As a DFIR examiner, poring over internet history records is a well-loathed daily activity. We spend hours looking at these lists trying to find an interesting URL that moves our case one direction or another. Sometimes we can use a filtering mechanism to remove URLs that we know for certain are uninteresting, but keeping a list like this up to date is a manual task. I used Websense to assist with this type of work at my previous job, but I have also had brief experiences with Blue Coat. as well.
What I would like to present to you here is a proof-of-concept (PoC) to automate the task of maintaining and filtering internet history. The companies that provide this type of service do so for a fee, and they provide their data in a proprietary closed system to protect their intellectual property. I was able to locate a service that provides downloadable category lists that I could easily work with to prove (or disprove) this concept. The lists are not free, but the costs seem very reasonable. For instance, a business downloading updated tables once a month only needs to pony up $6 a month.
The EnScript Alternative
I created an EnScript that can ingest this information and place it into a SQLite db for fast and easy lookups. I created a second EnScript that uses this generated SQLite db file to run through the internet history records parsed by EnCase and display them in a categorized view. This should allow you to save time and dig directly into the category that is most pertinent to your case. If a URL is not found in the db, then you revert back to the old mode of poring through the unknown list, only this time it has been significantly reduced by the known URLs.
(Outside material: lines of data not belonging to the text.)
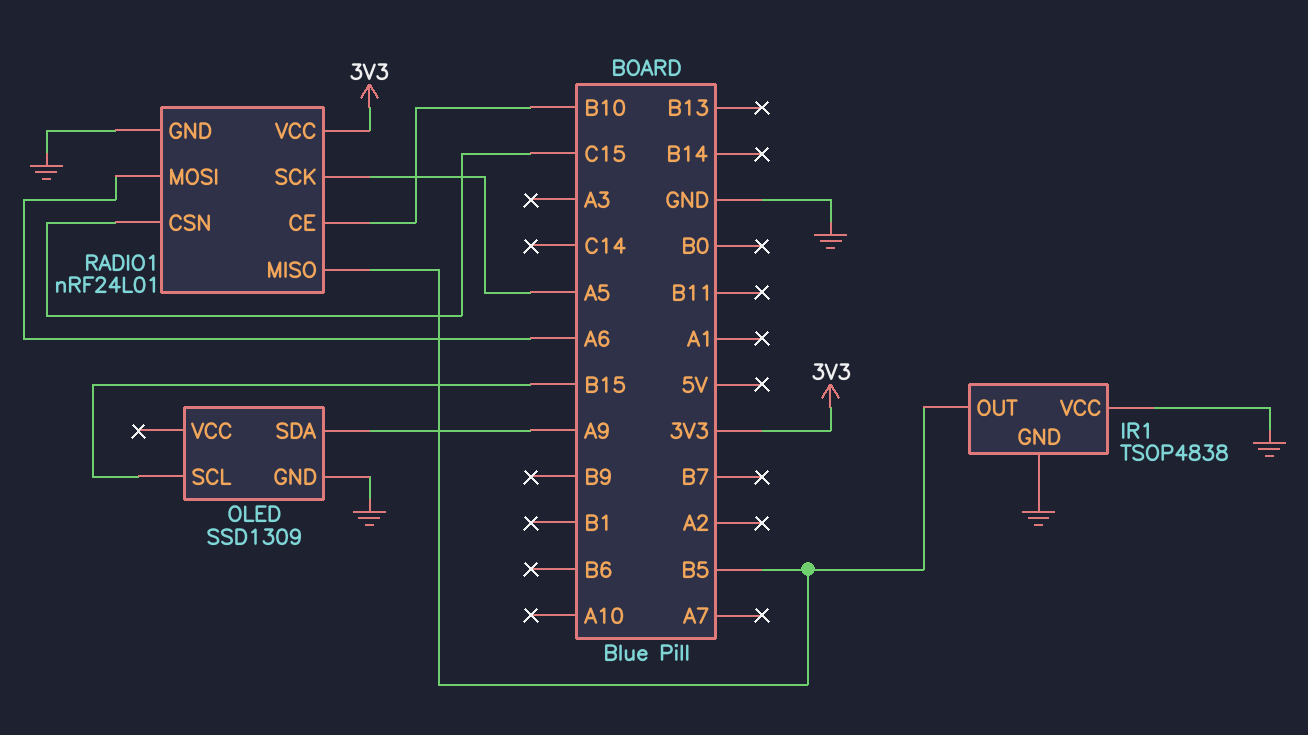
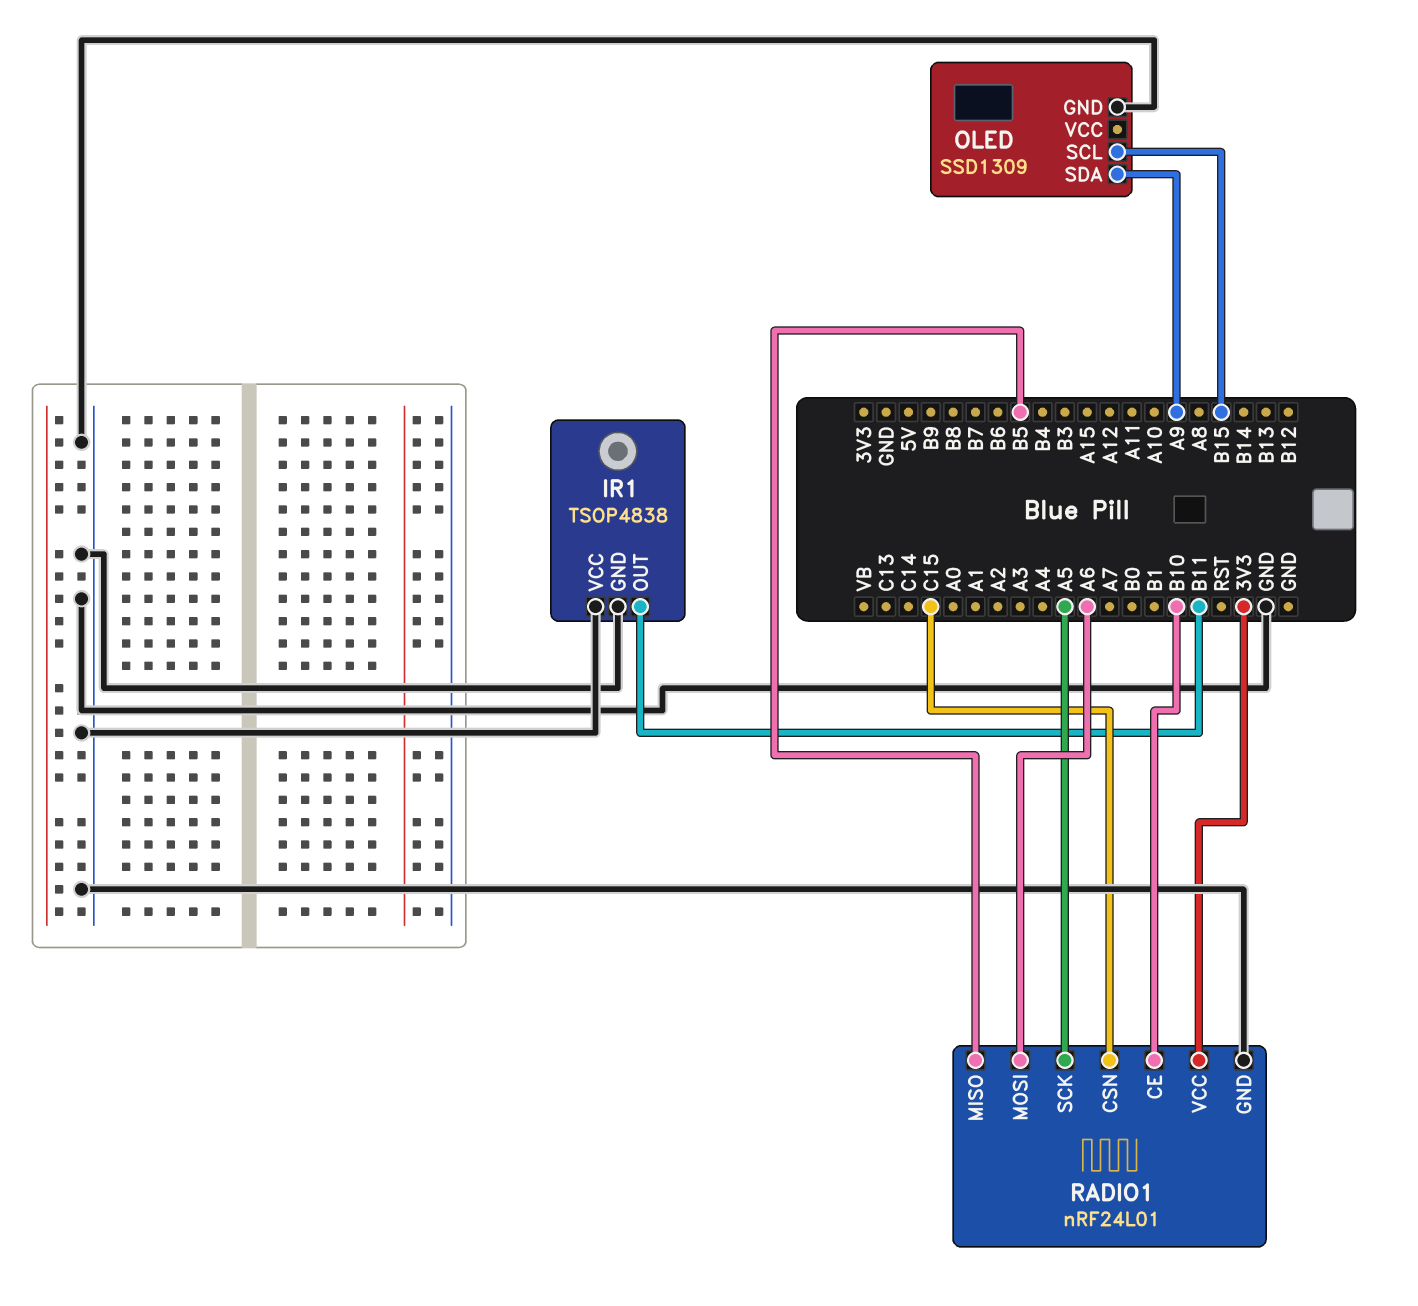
IR1 pin OUT: B5 -> B11

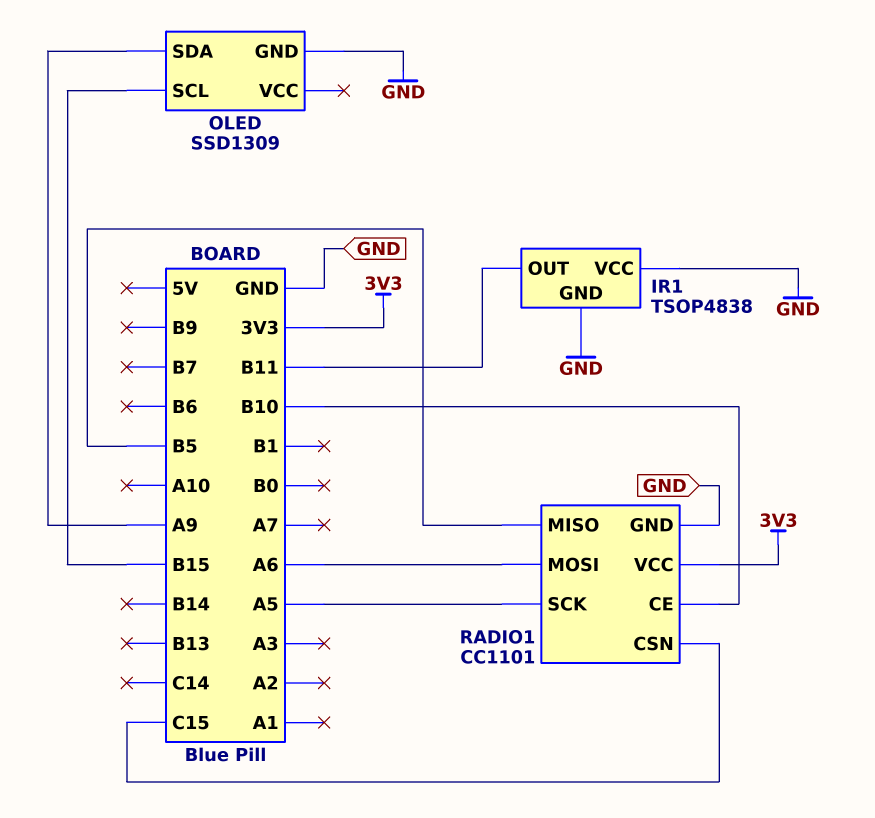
RADIO1: nRF24L01 -> CC1101

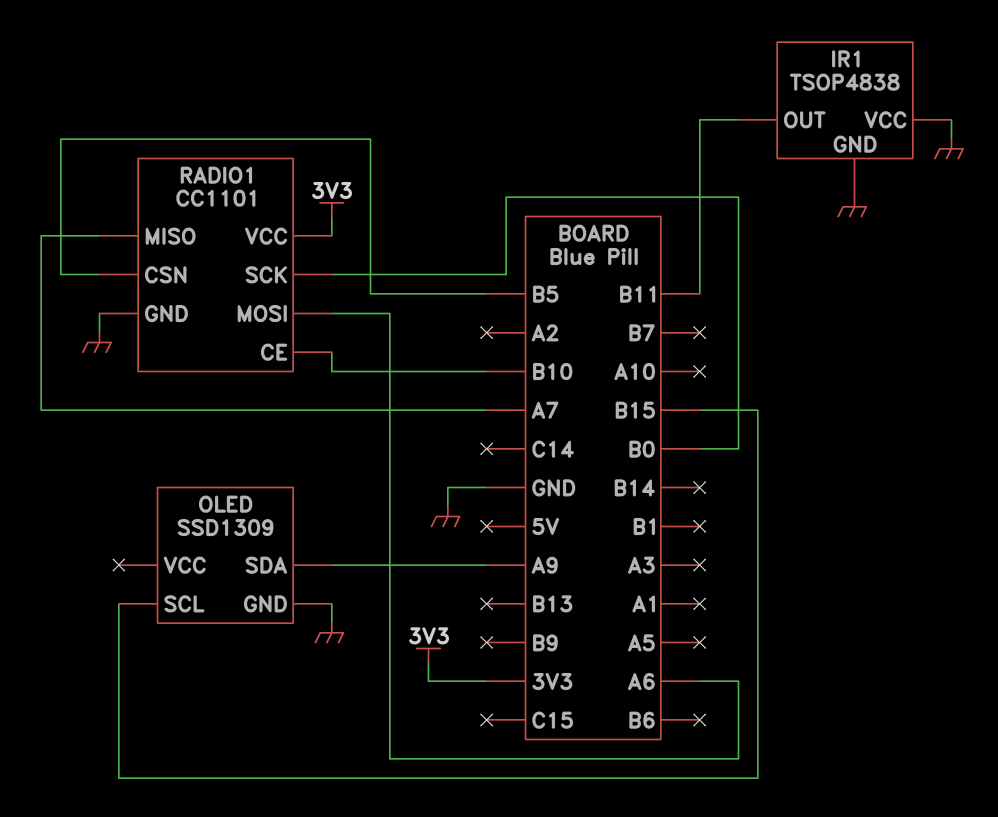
RADIO1 pin CSN: C15 -> B5
RADIO1 pin MISO: B5 -> A7
RADIO1 pin SCK: A5 -> B0

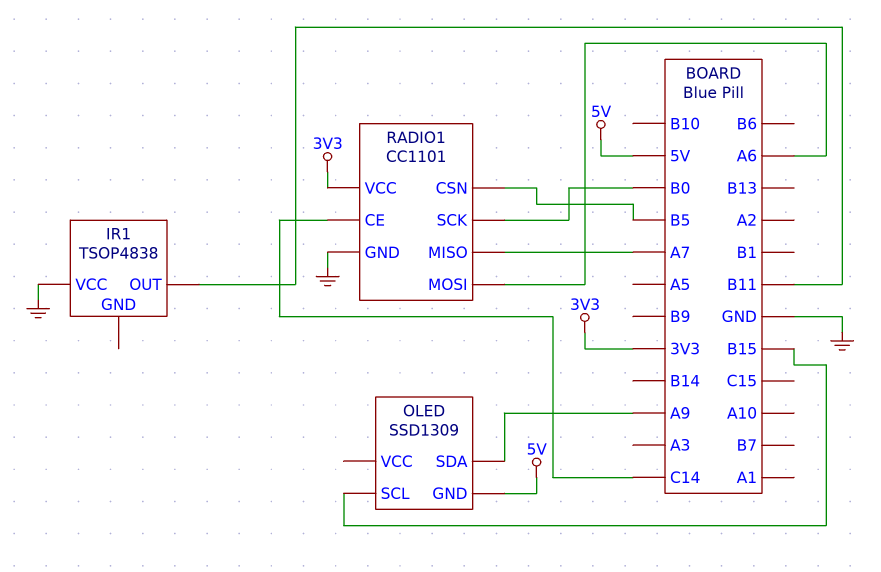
IR1 pin GND: GND -> none
OLED pin GND: GND -> 5V
RADIO1 pin CE: B10 -> C14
You can get both EnScripts here. I also included a database that I downloaded in 2012 and converted to the SQLite db for you to play/test with.
I am using the TDurden evidence file here, which Guidance Software provides, for the following screenshots. The only things you need to do are load the evidence into a case and run the evidence processor to parse the internet history.
When you’re ready, run the “Categorize Internet History” EnScript. In my screenshot you may notice that I have 300 records showing for the IE history. When the EnScript window shows up, point it to the SQLite file that you downloaded along with the EnScripts (or a more recent db that you converted).
The process will take a few minutes to sort through all of the records, but when it’s done, you’ll see a window looking something like this:
This EnScript will only show you categories that have records from your evidence file. There were 73 categories at last count.
The history records that can’t be found in the db will be listed in the bottom “category” that I make up called Unknown. In the TDurden case, it is showing 163 records, which is almost half of the original uncategorized list. I don’t know about you, but I think a reduction of 50% is a gift from the DFIR gods!
Please download this and try it against your cases. If this helps to reduce your workload at all, please let me know here in the comments or on Twitter. I’m looking to expand the data sources, but I want to prove the concept before spending more time on it. One source I‘ll soon look at is the malwaredomainlist.com lists. If this proves useful to enough examiners, it will give me some weight to approach the big guys in this industry to see about exposing some sort of API.
Deeper Tech for Those Who Care
The db design is pretty simple at the moment. There are three tables:
- Categories: List of categories ingested from the lists
- Domains: Domains (and subdomains)
- URLs: Complete URL for specific pages different than the domain.
When checking for a given URL in the db, the EnScript does some normalization, such as https vs. http, trailing slashes, etc. Then it searches the URLs table to see if there is a very specific categorization record for this URL. If one is not found, it then searches the normalized domain of the URL in the domains table.
Both of the tables have indexes on the text fields to provide much faster searching.
I intend to expand this db design a bit more. For one, I would like to be able to show which source is providing the categorization data when the time comes to include multiple sources.